I have some decimal fields in target table, I thought it might be some precision issue so I changed all columns to VARCHAR(500) but still I get same error message. Note that all fields in kafka which I am loading into Exasol are either INTEGER or DECIMAL to character truncation is out of scope.

I tried the DEBUG mode (connect-log4j.properties) of the connector logs and it also does not give much information and shows same error log as mentioned above.

Could you please suggest some possible cause of the issue.

Thanks, Avinash

morazow commented 3 years ago

Hello @avinash0720,

The error indicated that it wants to set the scale, but type is char. You should set the table column also to the decimal data type.

I assume your source is still MySQL? Kafka Connect JDBC serializes the decimal as bytes when reading from the source. But you could change this using numeric.mapping property. But, there are still some issues with MySQL.

I think you check if the source decimal values converted to the BigDecimal before sinking to Exasol.

Please have a look into these references:

avinash0720 commented 3 years ago

hi @morazow , Thanks for the quick response.
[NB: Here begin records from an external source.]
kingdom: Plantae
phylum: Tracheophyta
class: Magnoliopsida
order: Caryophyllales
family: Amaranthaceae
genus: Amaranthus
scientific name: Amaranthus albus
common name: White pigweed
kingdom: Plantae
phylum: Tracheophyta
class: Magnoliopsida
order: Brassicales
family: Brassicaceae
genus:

Yes, issue seems to be with DECIMAL and yes my source is Mysql. I tried making Exasol columns as DECIMAL earlier but it was still failing with same error.

I will go though your suggestions and the links and try again. Will keep you informed as it goes. Thanks, Avinash

morazow commented 3 years ago

@avinash0720,

Great, thanks! Please let us know how it goes.

avinash0720 commented 3 years ago

hi @morazow, Indeed the issue is same as mentioned in your ticket (https://github.com/confluentinc/kafka-connect-jdbc/issues/563). I see these values for decimal fields:

    "PRODUCTS_PRICE_BACKEND": "Atrc",
    "PURCHASE_PRICE_NET": "AWC8",
    "PRODUCTS_PRICE_SHOP": "Atrc",
    "DISCOUNT_PERCENTAGE": "AA==",
    "FIFO_SUPPLIERS_PRICE_EUR": "AWC8",

I tried to set the "numeric.mapping" property, still I get same issue (as mentioned for Mysql DECIMAL fields, it still does not work). So I assume I am left with the only option to handle it within the query: CAST the Decimal fields to CHAR fields. I tried casting DECIMAL to NUMERIC but Mysql does not support CAST to NUMERIC.

I hope this issue gets resolved quickly. Let me know if you have any better solution. Thank you for the support. Regards. Avinash

avinash0720 commented 2 years ago

hi @morazow, Do we have solution for this issue now? (confluentinc/kafka-connect-jdbc#563) My prod kafka connector is failing with this error: java.sql.SQLException: Exception chain:\njava.sql.SQLException: Not implemented for CharColumn - setScale()

My source is Mysql and target is Exasol. The code was working for 8 months but now again failed with this issue.

Thanks, Avinash